Assigned task -
Return the records below line for line with no changes, leaving out the pictures.

Source data -
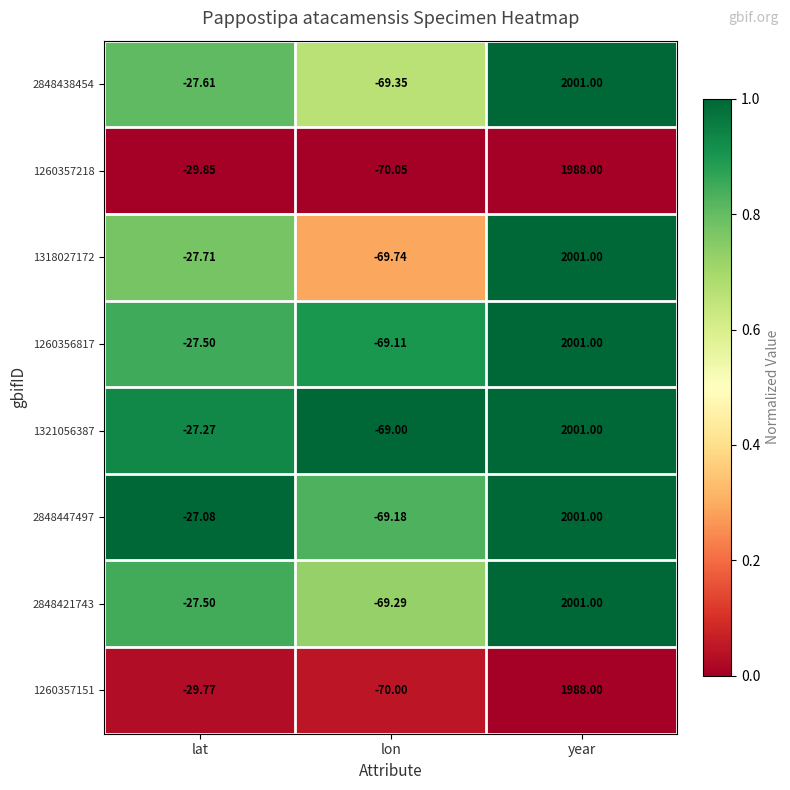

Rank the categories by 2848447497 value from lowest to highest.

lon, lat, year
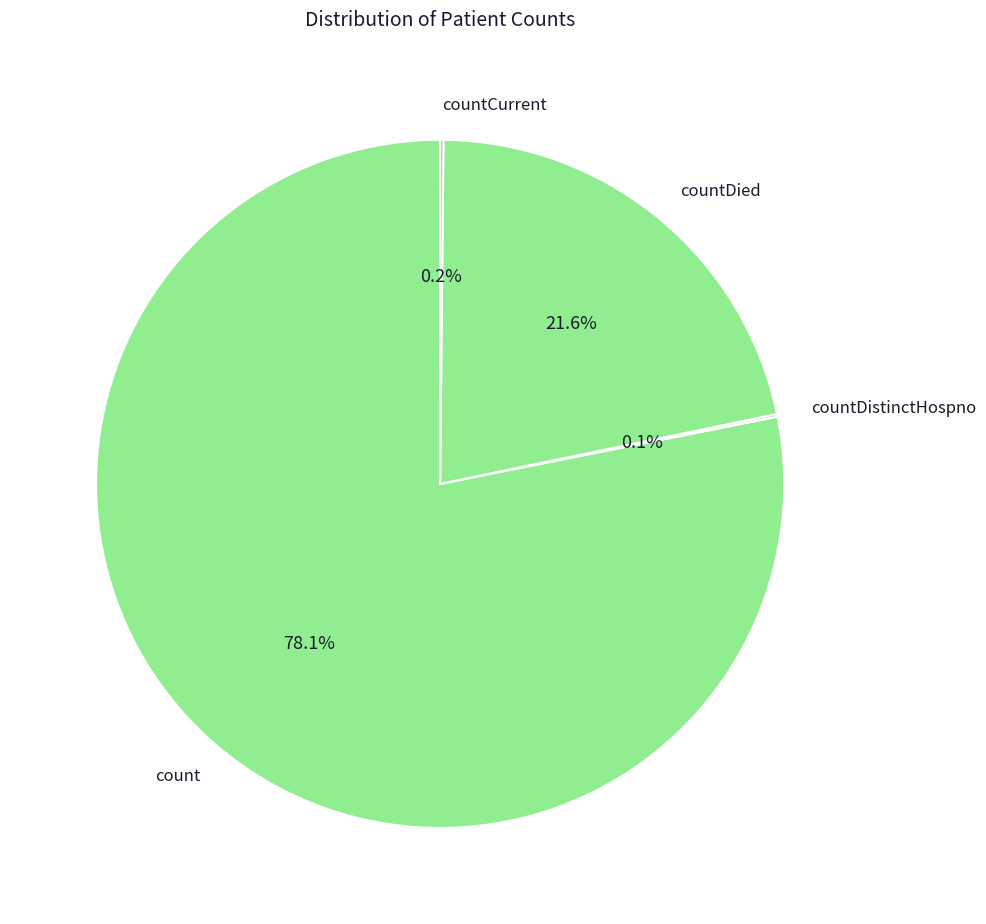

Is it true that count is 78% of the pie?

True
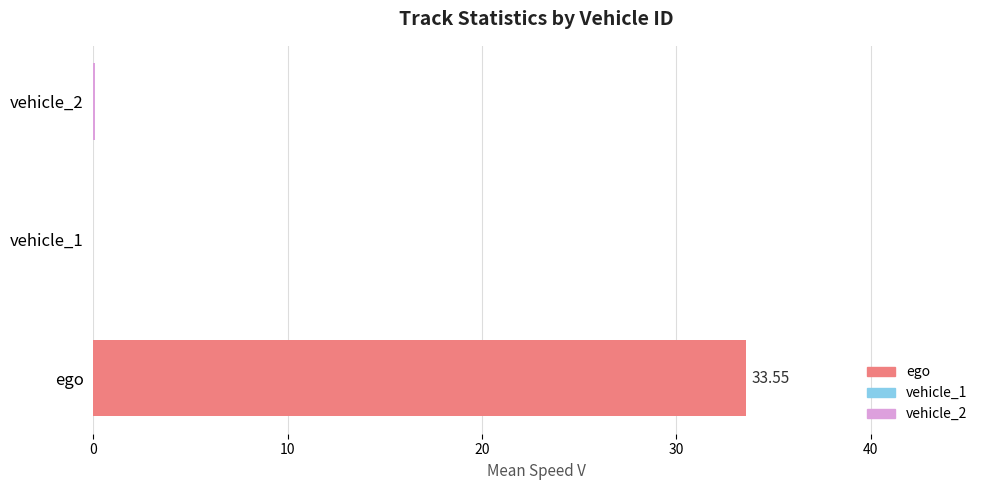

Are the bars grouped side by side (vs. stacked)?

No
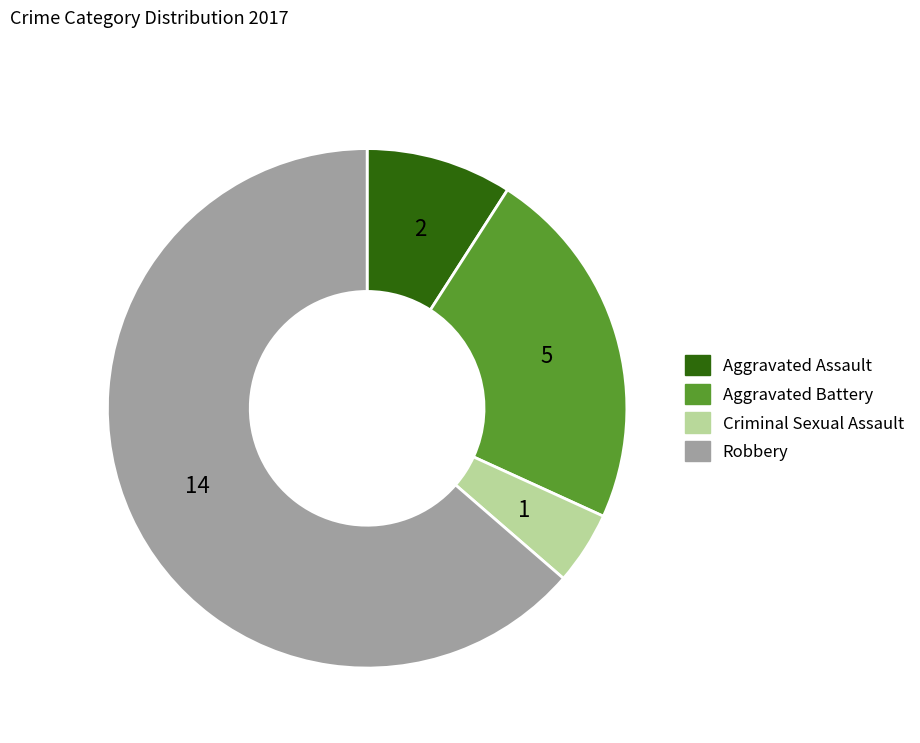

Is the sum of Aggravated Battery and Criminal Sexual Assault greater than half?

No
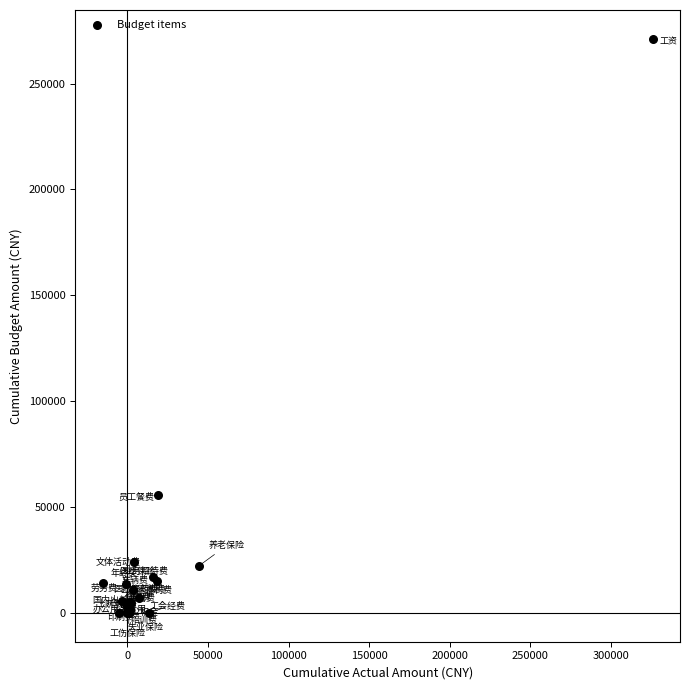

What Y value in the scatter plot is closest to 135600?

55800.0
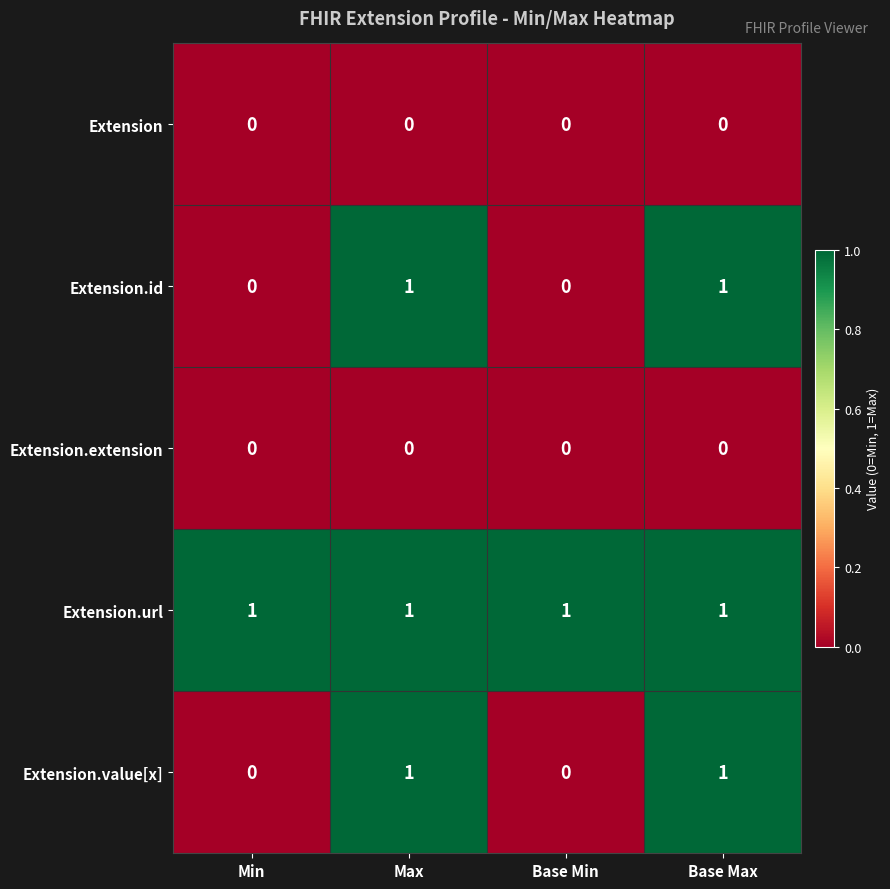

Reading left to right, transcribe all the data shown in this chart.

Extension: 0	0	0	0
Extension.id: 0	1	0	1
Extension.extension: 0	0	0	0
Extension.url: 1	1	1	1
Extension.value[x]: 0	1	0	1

Expected output -
Rank the categories by 2848447497 value from lowest to highest.

lon, lat, year

Is it true that count is 78% of the pie?

True

Are the bars grouped side by side (vs. stacked)?

No

Is the sum of Aggravated Battery and Criminal Sexual Assault greater than half?

No

What Y value in the scatter plot is closest to 135600?

55800.0

Reading left to right, transcribe all the data shown in this chart.

Extension: 0	0	0	0
Extension.id: 0	1	0	1
Extension.extension: 0	0	0	0
Extension.url: 1	1	1	1
Extension.value[x]: 0	1	0	1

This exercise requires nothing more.